Donella H. Meadows Jorgen Randers Dennis Meadows, Limits to Growth: The 30-Year Update
“We don't think a sustainable society need be stagnant, boring, uniform, or rigid. It need not be, and probably could not be, centrally controlled or authoritarian. It could be a world that has the time, the resources, and the will to correct its mistakes, to innovate, to preserve the fertility of its planetary ecosystems. It could focus on mindfully increasing quality of life rather than on mindlessly expanding material consumption and the physical capital stock.”
Donella H. Meadows Jorgen Randers Dennis Meadows, Limits to Growth: The 30-Year Update
“You can’t navigate well in an interconnected, feedback-dominated world unless you take your eyes off short-term events and look for long term behavior and structure; unless you are aware of false boundaries and bounded rationality; unless you take into account limiting factors, nonlinearities and delays.”
Donella H. Meadows, Thinking in Systems: A Primer
“This ancient Sufi story was told to teach a simple lesson but one that we often ignore: The behavior of a system cannot be known just by knowing the elements of which the system is made.”
Donella H. Meadows, Thinking in Systems: A Primer
“Everything we think we know about the world is a model.
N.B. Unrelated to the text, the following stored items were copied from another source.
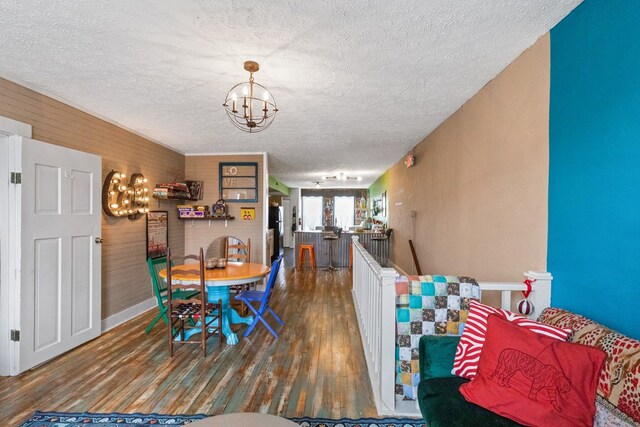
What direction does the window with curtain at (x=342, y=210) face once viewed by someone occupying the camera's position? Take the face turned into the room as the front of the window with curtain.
facing the viewer

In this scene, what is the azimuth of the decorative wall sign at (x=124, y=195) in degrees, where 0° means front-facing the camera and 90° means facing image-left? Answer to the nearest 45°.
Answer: approximately 315°

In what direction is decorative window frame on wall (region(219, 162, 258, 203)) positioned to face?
toward the camera

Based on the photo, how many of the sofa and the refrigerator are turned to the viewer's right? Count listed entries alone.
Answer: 1

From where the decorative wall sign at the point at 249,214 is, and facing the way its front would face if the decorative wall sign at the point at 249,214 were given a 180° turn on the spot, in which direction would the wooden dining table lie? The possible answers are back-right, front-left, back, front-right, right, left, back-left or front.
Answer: back

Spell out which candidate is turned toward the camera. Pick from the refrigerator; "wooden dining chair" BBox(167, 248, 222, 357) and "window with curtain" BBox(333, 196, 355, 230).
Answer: the window with curtain

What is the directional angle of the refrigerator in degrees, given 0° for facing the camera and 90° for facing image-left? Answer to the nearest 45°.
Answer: approximately 270°

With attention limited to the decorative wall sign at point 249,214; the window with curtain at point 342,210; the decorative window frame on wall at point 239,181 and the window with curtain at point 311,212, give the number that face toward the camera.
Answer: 4

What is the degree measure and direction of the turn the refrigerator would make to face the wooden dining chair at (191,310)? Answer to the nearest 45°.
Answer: approximately 90° to its right

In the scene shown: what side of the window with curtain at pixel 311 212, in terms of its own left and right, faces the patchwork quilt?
front

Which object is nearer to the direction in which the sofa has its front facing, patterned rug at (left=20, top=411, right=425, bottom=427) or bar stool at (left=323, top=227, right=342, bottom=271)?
the patterned rug

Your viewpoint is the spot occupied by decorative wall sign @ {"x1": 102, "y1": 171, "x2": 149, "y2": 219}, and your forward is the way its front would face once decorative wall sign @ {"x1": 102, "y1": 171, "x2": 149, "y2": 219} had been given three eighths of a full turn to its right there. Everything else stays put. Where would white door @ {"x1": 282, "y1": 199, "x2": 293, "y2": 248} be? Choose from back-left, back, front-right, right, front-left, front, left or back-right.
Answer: back-right

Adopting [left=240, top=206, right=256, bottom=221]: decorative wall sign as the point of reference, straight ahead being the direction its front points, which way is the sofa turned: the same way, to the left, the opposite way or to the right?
to the right

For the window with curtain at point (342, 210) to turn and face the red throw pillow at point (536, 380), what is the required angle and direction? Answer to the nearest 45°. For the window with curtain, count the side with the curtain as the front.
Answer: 0° — it already faces it

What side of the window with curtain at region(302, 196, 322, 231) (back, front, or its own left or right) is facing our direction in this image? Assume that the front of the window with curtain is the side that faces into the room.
front

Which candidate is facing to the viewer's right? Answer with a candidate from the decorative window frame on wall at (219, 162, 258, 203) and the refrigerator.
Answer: the refrigerator

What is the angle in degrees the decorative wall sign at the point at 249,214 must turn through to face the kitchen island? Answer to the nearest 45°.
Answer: approximately 135° to its left

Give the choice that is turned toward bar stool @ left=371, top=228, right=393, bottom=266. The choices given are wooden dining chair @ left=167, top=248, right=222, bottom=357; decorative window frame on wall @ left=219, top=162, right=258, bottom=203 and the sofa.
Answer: the wooden dining chair

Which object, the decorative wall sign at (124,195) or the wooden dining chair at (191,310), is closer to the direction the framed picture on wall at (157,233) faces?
the wooden dining chair

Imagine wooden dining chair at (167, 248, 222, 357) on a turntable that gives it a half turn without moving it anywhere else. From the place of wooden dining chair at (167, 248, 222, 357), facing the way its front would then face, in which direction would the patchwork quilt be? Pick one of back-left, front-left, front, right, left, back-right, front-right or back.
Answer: left
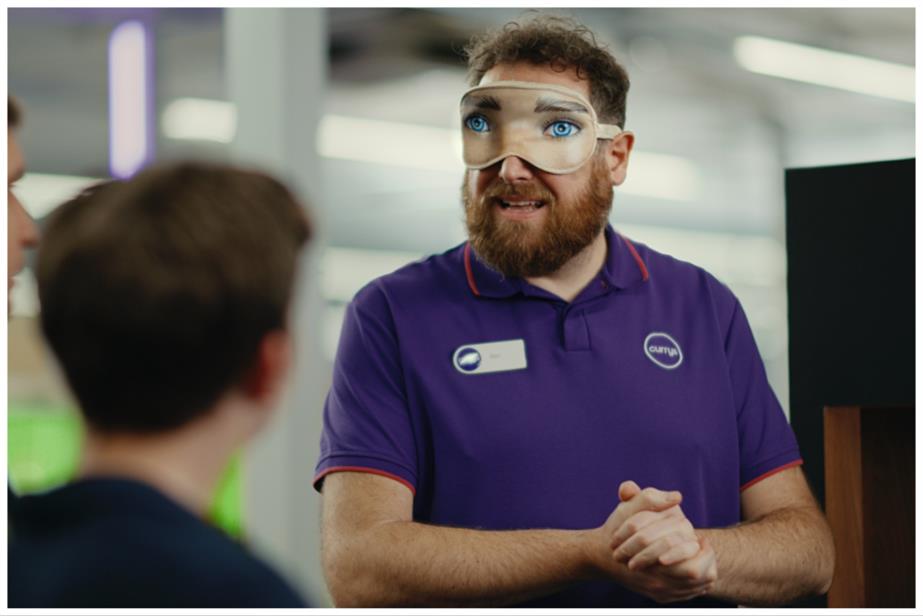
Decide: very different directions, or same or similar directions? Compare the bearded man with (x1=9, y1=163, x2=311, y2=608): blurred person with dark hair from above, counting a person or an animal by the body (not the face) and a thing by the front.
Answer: very different directions

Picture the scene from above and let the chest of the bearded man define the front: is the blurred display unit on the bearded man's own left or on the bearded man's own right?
on the bearded man's own left

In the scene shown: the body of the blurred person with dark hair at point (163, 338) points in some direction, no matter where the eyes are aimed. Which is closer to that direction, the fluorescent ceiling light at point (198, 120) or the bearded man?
the bearded man

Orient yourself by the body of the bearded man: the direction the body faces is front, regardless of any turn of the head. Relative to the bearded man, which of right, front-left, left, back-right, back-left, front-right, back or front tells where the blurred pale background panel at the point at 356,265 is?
back

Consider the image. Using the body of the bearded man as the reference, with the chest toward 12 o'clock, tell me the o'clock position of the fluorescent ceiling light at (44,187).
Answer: The fluorescent ceiling light is roughly at 5 o'clock from the bearded man.

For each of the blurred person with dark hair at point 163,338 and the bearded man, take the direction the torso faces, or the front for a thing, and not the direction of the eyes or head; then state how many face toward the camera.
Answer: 1

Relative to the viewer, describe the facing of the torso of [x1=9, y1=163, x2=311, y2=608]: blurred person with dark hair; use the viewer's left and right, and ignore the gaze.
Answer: facing away from the viewer and to the right of the viewer

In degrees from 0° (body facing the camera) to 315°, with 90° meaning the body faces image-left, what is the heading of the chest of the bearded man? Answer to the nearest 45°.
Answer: approximately 0°

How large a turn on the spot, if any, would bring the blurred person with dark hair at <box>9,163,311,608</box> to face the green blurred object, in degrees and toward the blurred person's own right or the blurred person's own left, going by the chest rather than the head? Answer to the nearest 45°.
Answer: approximately 45° to the blurred person's own left

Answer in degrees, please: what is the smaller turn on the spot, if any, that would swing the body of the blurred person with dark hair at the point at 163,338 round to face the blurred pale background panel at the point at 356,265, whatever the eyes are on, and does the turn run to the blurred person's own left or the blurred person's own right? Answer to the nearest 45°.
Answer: approximately 45° to the blurred person's own left
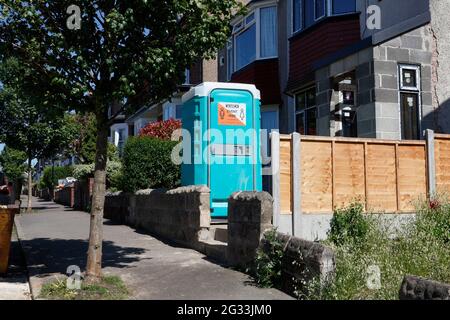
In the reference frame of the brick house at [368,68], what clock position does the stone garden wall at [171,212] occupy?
The stone garden wall is roughly at 1 o'clock from the brick house.

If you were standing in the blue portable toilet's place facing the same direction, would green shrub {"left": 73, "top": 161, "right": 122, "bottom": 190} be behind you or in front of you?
behind

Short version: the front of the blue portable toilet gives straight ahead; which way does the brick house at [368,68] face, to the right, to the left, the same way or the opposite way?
to the right

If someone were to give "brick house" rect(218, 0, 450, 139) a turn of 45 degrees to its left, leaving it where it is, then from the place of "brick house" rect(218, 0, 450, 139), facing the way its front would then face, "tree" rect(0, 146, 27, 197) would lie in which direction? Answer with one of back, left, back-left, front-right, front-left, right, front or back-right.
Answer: back-right

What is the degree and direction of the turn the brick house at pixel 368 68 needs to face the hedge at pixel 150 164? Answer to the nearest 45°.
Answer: approximately 45° to its right

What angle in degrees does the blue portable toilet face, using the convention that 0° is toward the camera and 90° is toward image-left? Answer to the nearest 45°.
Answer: approximately 315°

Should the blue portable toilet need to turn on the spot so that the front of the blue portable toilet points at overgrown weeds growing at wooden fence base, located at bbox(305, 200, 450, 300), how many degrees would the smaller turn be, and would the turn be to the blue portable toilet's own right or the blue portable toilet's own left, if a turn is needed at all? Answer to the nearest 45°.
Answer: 0° — it already faces it

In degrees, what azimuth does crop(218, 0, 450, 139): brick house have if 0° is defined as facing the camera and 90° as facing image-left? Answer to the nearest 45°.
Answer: approximately 45°
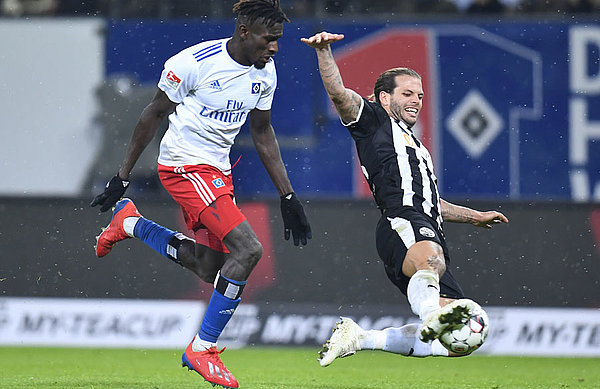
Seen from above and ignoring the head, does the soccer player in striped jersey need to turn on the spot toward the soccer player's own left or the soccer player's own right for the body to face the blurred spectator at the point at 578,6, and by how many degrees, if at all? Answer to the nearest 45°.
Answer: approximately 135° to the soccer player's own left

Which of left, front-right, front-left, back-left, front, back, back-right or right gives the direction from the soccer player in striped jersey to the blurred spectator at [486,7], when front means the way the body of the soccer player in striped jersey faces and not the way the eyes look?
back-left

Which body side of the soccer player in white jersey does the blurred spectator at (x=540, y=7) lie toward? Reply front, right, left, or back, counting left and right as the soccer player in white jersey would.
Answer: left

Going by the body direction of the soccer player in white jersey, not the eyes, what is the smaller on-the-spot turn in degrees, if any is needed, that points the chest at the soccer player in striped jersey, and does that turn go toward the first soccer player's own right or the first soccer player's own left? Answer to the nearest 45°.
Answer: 0° — they already face them

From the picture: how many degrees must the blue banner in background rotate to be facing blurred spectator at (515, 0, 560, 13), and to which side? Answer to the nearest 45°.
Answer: approximately 135° to its left

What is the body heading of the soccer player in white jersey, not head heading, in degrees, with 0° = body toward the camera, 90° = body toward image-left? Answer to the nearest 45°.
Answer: approximately 315°

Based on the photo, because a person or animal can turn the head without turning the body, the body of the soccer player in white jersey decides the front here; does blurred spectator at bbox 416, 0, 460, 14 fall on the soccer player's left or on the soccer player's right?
on the soccer player's left

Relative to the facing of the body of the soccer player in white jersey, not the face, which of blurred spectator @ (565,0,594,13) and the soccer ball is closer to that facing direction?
the soccer ball
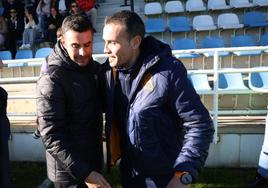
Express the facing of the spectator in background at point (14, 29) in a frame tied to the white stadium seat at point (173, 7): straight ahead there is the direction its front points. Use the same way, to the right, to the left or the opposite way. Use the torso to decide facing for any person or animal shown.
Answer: the same way

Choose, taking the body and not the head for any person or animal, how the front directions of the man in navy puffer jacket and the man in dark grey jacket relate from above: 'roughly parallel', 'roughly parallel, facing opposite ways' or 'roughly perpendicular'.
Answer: roughly perpendicular

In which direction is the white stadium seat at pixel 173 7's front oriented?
toward the camera

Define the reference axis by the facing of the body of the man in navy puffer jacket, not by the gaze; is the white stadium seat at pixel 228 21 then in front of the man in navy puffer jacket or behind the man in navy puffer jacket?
behind

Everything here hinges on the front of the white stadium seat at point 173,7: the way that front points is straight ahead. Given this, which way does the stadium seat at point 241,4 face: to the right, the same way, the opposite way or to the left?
the same way

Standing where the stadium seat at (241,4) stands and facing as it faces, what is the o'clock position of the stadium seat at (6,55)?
the stadium seat at (6,55) is roughly at 2 o'clock from the stadium seat at (241,4).

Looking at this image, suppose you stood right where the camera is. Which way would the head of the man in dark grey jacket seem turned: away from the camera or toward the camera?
toward the camera

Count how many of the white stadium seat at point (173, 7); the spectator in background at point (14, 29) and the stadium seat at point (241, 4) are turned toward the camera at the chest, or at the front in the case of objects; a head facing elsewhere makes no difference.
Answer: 3

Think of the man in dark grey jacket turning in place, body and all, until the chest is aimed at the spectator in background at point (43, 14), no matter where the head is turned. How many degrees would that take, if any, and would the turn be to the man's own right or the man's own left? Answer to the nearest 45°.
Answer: approximately 135° to the man's own left

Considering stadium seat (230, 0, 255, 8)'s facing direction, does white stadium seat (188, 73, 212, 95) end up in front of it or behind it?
in front

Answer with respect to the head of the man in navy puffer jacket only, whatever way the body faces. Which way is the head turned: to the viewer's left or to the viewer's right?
to the viewer's left

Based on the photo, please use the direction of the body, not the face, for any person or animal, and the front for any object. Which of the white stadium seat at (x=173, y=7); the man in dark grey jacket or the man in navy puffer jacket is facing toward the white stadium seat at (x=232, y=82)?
the white stadium seat at (x=173, y=7)

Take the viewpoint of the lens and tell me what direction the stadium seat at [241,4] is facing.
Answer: facing the viewer
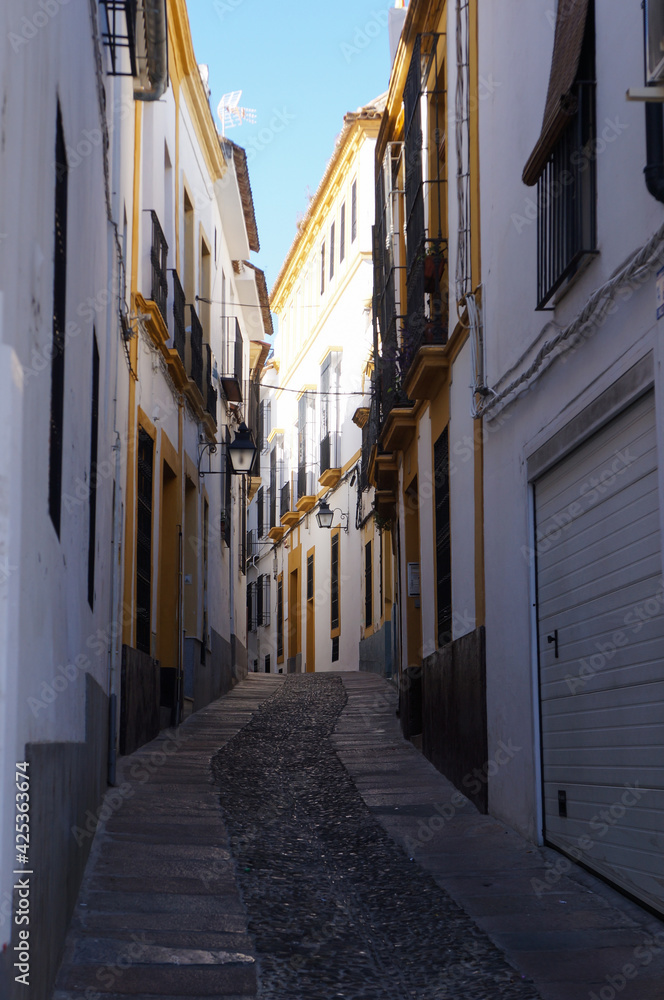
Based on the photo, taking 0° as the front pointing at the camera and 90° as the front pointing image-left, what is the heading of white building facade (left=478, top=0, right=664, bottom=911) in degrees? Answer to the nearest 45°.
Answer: approximately 90°

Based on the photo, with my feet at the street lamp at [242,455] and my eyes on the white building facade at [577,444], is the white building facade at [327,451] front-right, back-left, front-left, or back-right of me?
back-left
Our models do have a strong congruence with the world. Our models fall far short of representing the real world fully.”
Donella H. Meadows, Thinking in Systems: A Primer
“If a factory is torn down but the rationality which produced it is left standing, then that rationality will simply produce another factory. If a revolution destroys a government, but the systematic patterns of thought that produced that government are left intact, then those patterns will repeat themselves. . . . There’s so much talk about the system. And so little understanding. —ROBERT PIRSIG, Zen and the Art of Motorcycle Maintenance”
Donella H. Meadows, Thinking in Systems: A Primer
“Once you start listing the elements of a system, there is almost no end to the process. You can divide elements into sub-elements and then sub-sub-elements. Pretty soon you lose sight of the system. As the saying goes, you can’t see the forest for the trees.”
Donella H. Meadows, Thinking in Systems: A Primer
“A system just can’t respond to short-term changes when it has long term delays. That’s why a massive central-planning system, such as the Soviet Union or General Motors, necessarily functions poorly.”